If a ProbeFunction subtype interacts with the hardware, you probably need to run the function in a separated minijail sandbox. For example, the generic_battery function has the following files:
Files sandbox/generic_battery.args and sandbox/${ARCH}/generic_battery-secomp.policy will be installed under /etc/runtime_probe/sandbox/ in the rootfs.
When evaluating a probe config, the probe config might want to probe battery by using generic_battery probe function. In this case, GenericBattery::Eval() will be called.
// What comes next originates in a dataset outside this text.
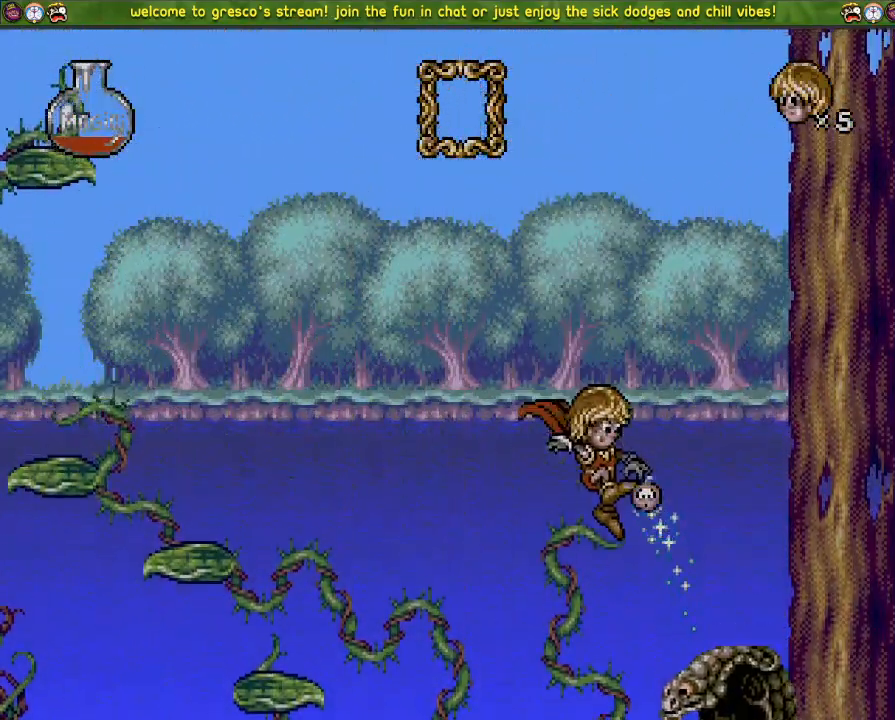
{"buttons": ["DPAD_DOWN"], "left_stick": "center", "right_stick": "center", "events": [[33, "DPAD_DOWN", "down"]]}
The GenericBattery::Eval() function calls GenericBattery::InvokeHelper() (which is inherited from ProbeFunction base class). The helper function invokes a DBus call, calling method EvaluateProbeFunction of debugd. The function will start a sandboxed process (using minijail), which should be equivalent to:
# Check platform2/debugd/src/probe_tool.cc for the up-to-date version.
# sandbox/generic_battery.args is a JSON serialized list.
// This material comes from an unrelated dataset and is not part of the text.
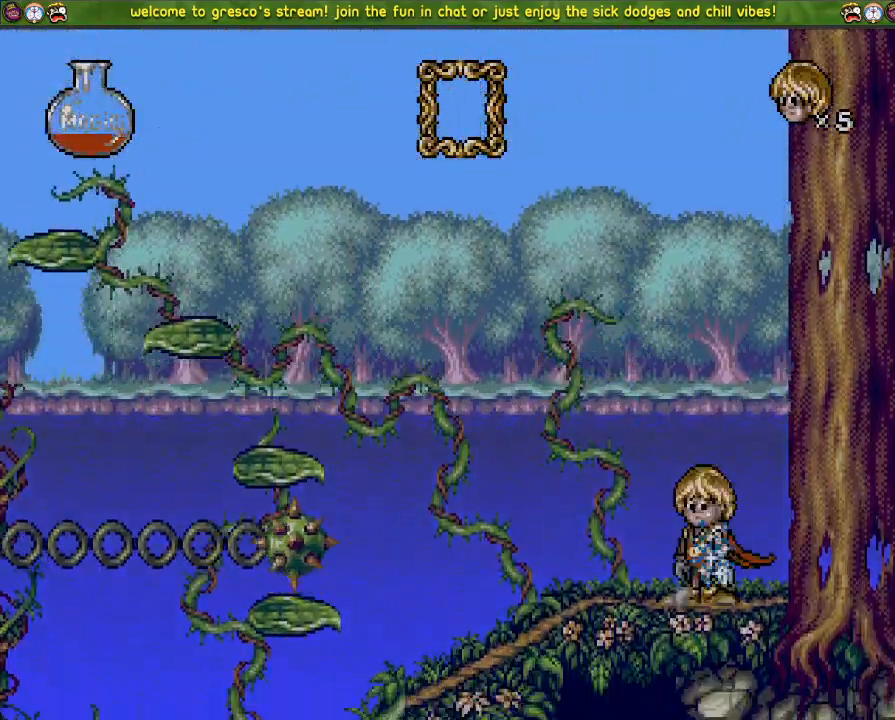
{"buttons": [], "left_stick": "center", "right_stick": "center", "events": [[383, "DPAD_DOWN", "up"], [383, "DPAD_LEFT", "down"], [483, "DPAD_LEFT", "up"]]}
ARGS="$(jq -r .[] <"/etc/runtime_probe/sandbox/generic_battery.args")"
POLICY="/etc/runtime_probe/sandbox/generic_battery-seccomp.policy"
minijail0 \
-v \
-u runtime_probe -g runtime_probe \
-S "${POLICY}" \
-n \
-G \
-P /mnt/empty \
-b / \
-b /proc \
-b /dev/log \
-t \
-r \
-d \
${ARGS} \
-- \
/usr/bin/runtime_probe_helper \
'{"generic_battery": {}}'
You can use the commands above to test it on your device. If there are permission / policy errors, you can add -L to get more details about the violation (the blocked system call will be printed to syslog).
Checkout Sandboxing Chrome OS system services to learn more about minijail options.
/usr/bin/runtime_probe_helper starts in the created sandbox, and the GenericBattery::EvalInHelper() will be called, which should be the real implementation of the probe function.